◆ **Exercise instructions**: Only the pictures stay out; every record is to be quoted exactly.

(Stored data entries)
Start of Block
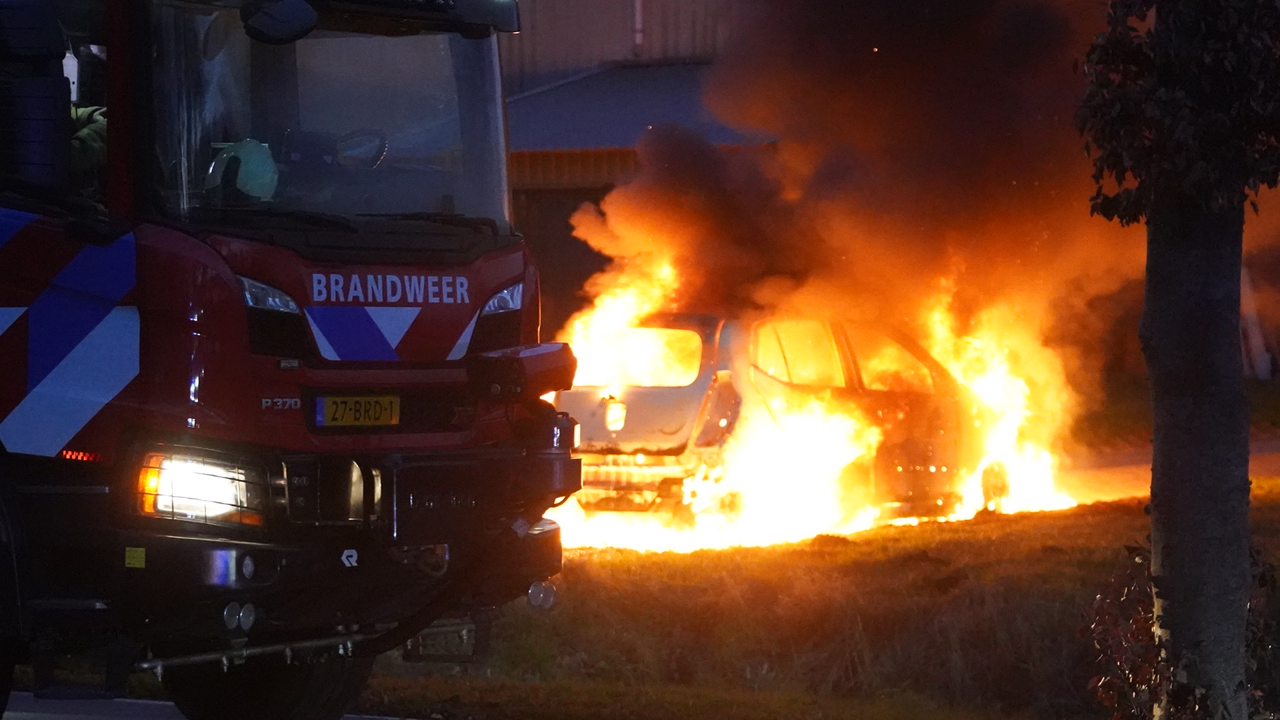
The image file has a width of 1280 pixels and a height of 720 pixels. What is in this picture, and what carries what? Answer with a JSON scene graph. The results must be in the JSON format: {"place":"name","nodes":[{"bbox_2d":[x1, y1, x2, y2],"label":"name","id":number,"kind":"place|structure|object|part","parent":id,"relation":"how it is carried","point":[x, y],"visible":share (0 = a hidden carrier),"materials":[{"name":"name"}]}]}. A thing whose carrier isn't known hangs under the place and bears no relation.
{"place":"outdoors","nodes":[
{"label":"outdoors","id":0,"kind":"place"},
{"bbox_2d":[0,690,413,719],"label":"road","id":1,"kind":"structure","parent":0,"point":[31,714],"materials":[{"name":"grey concrete"}]},
{"bbox_2d":[0,0,571,719],"label":"fire truck","id":2,"kind":"object","parent":1,"relation":"on","point":[477,300],"visible":0.92,"materials":[{"name":"red metal"}]},
{"bbox_2d":[0,0,72,188],"label":"side mirror","id":3,"kind":"object","parent":2,"relation":"attached to","point":[65,90],"visible":0.99,"materials":[{"name":"black mirror"}]},
{"bbox_2d":[64,46,108,192],"label":"person","id":4,"kind":"object","parent":2,"relation":"in","point":[93,136],"visible":0.13},
{"bbox_2d":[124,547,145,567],"label":"yellow sticker","id":5,"kind":"object","parent":2,"relation":"attached to","point":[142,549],"visible":0.96,"materials":[{"name":"yellow plastic"}]},
{"bbox_2d":[132,446,265,527],"label":"headlight","id":6,"kind":"object","parent":2,"relation":"in","point":[216,497],"visible":0.69,"materials":[{"name":"white"}]},
{"bbox_2d":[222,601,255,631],"label":"fog light","id":7,"kind":"object","parent":2,"relation":"attached to","point":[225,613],"visible":0.96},
{"bbox_2d":[204,139,280,203],"label":"helmet","id":8,"kind":"object","parent":2,"relation":"in","point":[255,193],"visible":0.63,"materials":[{"name":"plastic"}]},
{"bbox_2d":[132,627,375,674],"label":"pipe","id":9,"kind":"object","parent":2,"relation":"attached to","point":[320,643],"visible":0.8,"materials":[{"name":"silver metal"}]},
{"bbox_2d":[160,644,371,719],"label":"wheel","id":10,"kind":"object","parent":2,"relation":"attached to","point":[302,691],"visible":0.57,"materials":[{"name":"black rubber"}]},
{"bbox_2d":[236,275,299,314],"label":"headlight","id":11,"kind":"object","parent":2,"relation":"attached to","point":[265,305],"visible":0.5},
{"bbox_2d":[240,0,319,43],"label":"side mirror","id":12,"kind":"object","parent":2,"relation":"attached to","point":[290,26],"visible":0.99,"materials":[{"name":"black mirror"}]},
{"bbox_2d":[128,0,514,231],"label":"windshield","id":13,"kind":"object","parent":2,"relation":"in","point":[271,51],"visible":0.59,"materials":[{"name":"clear glass"}]},
{"label":"bumper","id":14,"kind":"part","parent":2,"relation":"part of","materials":[{"name":"black"}]},
{"bbox_2d":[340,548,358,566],"label":"logo","id":15,"kind":"object","parent":2,"relation":"attached to","point":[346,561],"visible":0.95,"materials":[{"name":"white"}]},
{"bbox_2d":[316,394,400,427],"label":"license plate","id":16,"kind":"object","parent":2,"relation":"attached to","point":[364,399],"visible":0.97,"materials":[{"name":"yellow metal"}]},
{"bbox_2d":[334,128,389,168],"label":"steering wheel","id":17,"kind":"object","parent":2,"relation":"in","point":[378,156],"visible":0.49,"materials":[{"name":"black"}]},
{"bbox_2d":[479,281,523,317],"label":"headlight","id":18,"kind":"object","parent":2,"relation":"attached to","point":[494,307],"visible":0.49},
{"bbox_2d":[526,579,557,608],"label":"lamp","id":19,"kind":"object","parent":2,"relation":"attached to","point":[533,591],"visible":0.7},
{"bbox_2d":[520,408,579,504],"label":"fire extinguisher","id":20,"kind":"object","parent":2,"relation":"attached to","point":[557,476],"visible":0.78,"materials":[{"name":"black"}]},
{"bbox_2d":[493,0,775,329],"label":"building","id":21,"kind":"structure","parent":0,"point":[524,35],"materials":[{"name":"grey metal"}]},
{"bbox_2d":[632,0,645,53],"label":"drainpipe","id":22,"kind":"object","parent":21,"relation":"attached to","point":[637,15],"visible":0.59,"materials":[{"name":"metal"}]},
{"bbox_2d":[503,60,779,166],"label":"roof","id":23,"kind":"structure","parent":21,"relation":"attached to","point":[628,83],"materials":[{"name":"grey metal"}]},
{"bbox_2d":[361,482,1279,719],"label":"lawn","id":24,"kind":"structure","parent":0,"point":[966,545],"materials":[{"name":"plant"}]},
{"bbox_2d":[554,308,1018,536],"label":"car","id":25,"kind":"object","parent":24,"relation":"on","point":[661,396],"visible":0.61,"materials":[{"name":"metal"}]},
{"label":"windows","id":26,"kind":"part","parent":25,"relation":"part of","materials":[{"name":"glass"}]},
{"label":"wheel","id":27,"kind":"part","parent":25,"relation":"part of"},
{"bbox_2d":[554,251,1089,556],"label":"fire","id":28,"kind":"object","parent":24,"relation":"on","point":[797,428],"visible":0.54,"materials":[{"name":"orange"}]},
{"bbox_2d":[1076,0,1279,719],"label":"tree","id":29,"kind":"object","parent":24,"relation":"on","point":[1172,625],"visible":0.99,"materials":[{"name":"plant"}]},
{"label":"tree trunk","id":30,"kind":"part","parent":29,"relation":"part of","materials":[{"name":"grey"}]},
{"bbox_2d":[1085,536,1279,719],"label":"shrub","id":31,"kind":"object","parent":24,"relation":"on","point":[1139,620],"visible":0.58,"materials":[{"name":"red plant"}]},
{"bbox_2d":[546,0,1208,445],"label":"smoke cloud","id":32,"kind":"structure","parent":0,"point":[658,202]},
{"bbox_2d":[1058,433,1279,506],"label":"road","id":33,"kind":"structure","parent":0,"point":[1131,476],"materials":[{"name":"concrete"}]},
{"label":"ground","id":34,"kind":"structure","parent":0},
{"bbox_2d":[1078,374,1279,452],"label":"grass strip","id":35,"kind":"object","parent":34,"relation":"on","point":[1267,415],"visible":0.28,"materials":[{"name":"green plant"}]},
{"bbox_2d":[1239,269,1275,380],"label":"pole","id":36,"kind":"object","parent":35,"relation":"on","point":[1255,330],"visible":0.46,"materials":[{"name":"white"}]}
]}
End of Block
◆ **Exercise output**:
The image file has a width of 1280 pixels and a height of 720 pixels. What is in this picture, and what carries what? Answer with a JSON scene graph. The results must be in the JSON format: {"place":"name","nodes":[{"bbox_2d":[x1, y1, x2, y2],"label":"name","id":number,"kind":"place|structure|object|part","parent":id,"relation":"how it is carried","point":[x, y],"visible":share (0 = a hidden carrier),"materials":[{"name":"name"}]}]}. A thing whose carrier isn't known hangs under the place and bears no relation.
{"place":"outdoors","nodes":[
{"label":"outdoors","id":0,"kind":"place"},
{"bbox_2d":[0,690,413,719],"label":"road","id":1,"kind":"structure","parent":0,"point":[31,714],"materials":[{"name":"grey concrete"}]},
{"bbox_2d":[0,0,571,719],"label":"fire truck","id":2,"kind":"object","parent":1,"relation":"on","point":[477,300],"visible":0.92,"materials":[{"name":"red metal"}]},
{"bbox_2d":[0,0,72,188],"label":"side mirror","id":3,"kind":"object","parent":2,"relation":"attached to","point":[65,90],"visible":0.99,"materials":[{"name":"black mirror"}]},
{"bbox_2d":[64,46,108,192],"label":"person","id":4,"kind":"object","parent":2,"relation":"in","point":[93,136],"visible":0.13},
{"bbox_2d":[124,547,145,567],"label":"yellow sticker","id":5,"kind":"object","parent":2,"relation":"attached to","point":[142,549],"visible":0.96,"materials":[{"name":"yellow plastic"}]},
{"bbox_2d":[132,446,265,527],"label":"headlight","id":6,"kind":"object","parent":2,"relation":"in","point":[216,497],"visible":0.69,"materials":[{"name":"white"}]},
{"bbox_2d":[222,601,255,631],"label":"fog light","id":7,"kind":"object","parent":2,"relation":"attached to","point":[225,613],"visible":0.96},
{"bbox_2d":[204,139,280,203],"label":"helmet","id":8,"kind":"object","parent":2,"relation":"in","point":[255,193],"visible":0.63,"materials":[{"name":"plastic"}]},
{"bbox_2d":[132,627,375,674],"label":"pipe","id":9,"kind":"object","parent":2,"relation":"attached to","point":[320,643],"visible":0.8,"materials":[{"name":"silver metal"}]},
{"bbox_2d":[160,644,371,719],"label":"wheel","id":10,"kind":"object","parent":2,"relation":"attached to","point":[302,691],"visible":0.57,"materials":[{"name":"black rubber"}]},
{"bbox_2d":[236,275,299,314],"label":"headlight","id":11,"kind":"object","parent":2,"relation":"attached to","point":[265,305],"visible":0.5},
{"bbox_2d":[240,0,319,43],"label":"side mirror","id":12,"kind":"object","parent":2,"relation":"attached to","point":[290,26],"visible":0.99,"materials":[{"name":"black mirror"}]},
{"bbox_2d":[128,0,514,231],"label":"windshield","id":13,"kind":"object","parent":2,"relation":"in","point":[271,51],"visible":0.59,"materials":[{"name":"clear glass"}]},
{"label":"bumper","id":14,"kind":"part","parent":2,"relation":"part of","materials":[{"name":"black"}]},
{"bbox_2d":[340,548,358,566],"label":"logo","id":15,"kind":"object","parent":2,"relation":"attached to","point":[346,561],"visible":0.95,"materials":[{"name":"white"}]},
{"bbox_2d":[316,394,400,427],"label":"license plate","id":16,"kind":"object","parent":2,"relation":"attached to","point":[364,399],"visible":0.97,"materials":[{"name":"yellow metal"}]},
{"bbox_2d":[334,128,389,168],"label":"steering wheel","id":17,"kind":"object","parent":2,"relation":"in","point":[378,156],"visible":0.49,"materials":[{"name":"black"}]},
{"bbox_2d":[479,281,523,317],"label":"headlight","id":18,"kind":"object","parent":2,"relation":"attached to","point":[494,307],"visible":0.49},
{"bbox_2d":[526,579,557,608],"label":"lamp","id":19,"kind":"object","parent":2,"relation":"attached to","point":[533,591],"visible":0.7},
{"bbox_2d":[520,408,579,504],"label":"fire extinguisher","id":20,"kind":"object","parent":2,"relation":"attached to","point":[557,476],"visible":0.78,"materials":[{"name":"black"}]},
{"bbox_2d":[493,0,775,329],"label":"building","id":21,"kind":"structure","parent":0,"point":[524,35],"materials":[{"name":"grey metal"}]},
{"bbox_2d":[632,0,645,53],"label":"drainpipe","id":22,"kind":"object","parent":21,"relation":"attached to","point":[637,15],"visible":0.59,"materials":[{"name":"metal"}]},
{"bbox_2d":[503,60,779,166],"label":"roof","id":23,"kind":"structure","parent":21,"relation":"attached to","point":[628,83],"materials":[{"name":"grey metal"}]},
{"bbox_2d":[361,482,1279,719],"label":"lawn","id":24,"kind":"structure","parent":0,"point":[966,545],"materials":[{"name":"plant"}]},
{"bbox_2d":[554,308,1018,536],"label":"car","id":25,"kind":"object","parent":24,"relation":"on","point":[661,396],"visible":0.61,"materials":[{"name":"metal"}]},
{"label":"windows","id":26,"kind":"part","parent":25,"relation":"part of","materials":[{"name":"glass"}]},
{"label":"wheel","id":27,"kind":"part","parent":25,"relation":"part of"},
{"bbox_2d":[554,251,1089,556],"label":"fire","id":28,"kind":"object","parent":24,"relation":"on","point":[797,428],"visible":0.54,"materials":[{"name":"orange"}]},
{"bbox_2d":[1076,0,1279,719],"label":"tree","id":29,"kind":"object","parent":24,"relation":"on","point":[1172,625],"visible":0.99,"materials":[{"name":"plant"}]},
{"label":"tree trunk","id":30,"kind":"part","parent":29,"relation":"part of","materials":[{"name":"grey"}]},
{"bbox_2d":[1085,536,1279,719],"label":"shrub","id":31,"kind":"object","parent":24,"relation":"on","point":[1139,620],"visible":0.58,"materials":[{"name":"red plant"}]},
{"bbox_2d":[546,0,1208,445],"label":"smoke cloud","id":32,"kind":"structure","parent":0,"point":[658,202]},
{"bbox_2d":[1058,433,1279,506],"label":"road","id":33,"kind":"structure","parent":0,"point":[1131,476],"materials":[{"name":"concrete"}]},
{"label":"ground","id":34,"kind":"structure","parent":0},
{"bbox_2d":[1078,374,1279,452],"label":"grass strip","id":35,"kind":"object","parent":34,"relation":"on","point":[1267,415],"visible":0.28,"materials":[{"name":"green plant"}]},
{"bbox_2d":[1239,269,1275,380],"label":"pole","id":36,"kind":"object","parent":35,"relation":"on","point":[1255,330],"visible":0.46,"materials":[{"name":"white"}]}
]}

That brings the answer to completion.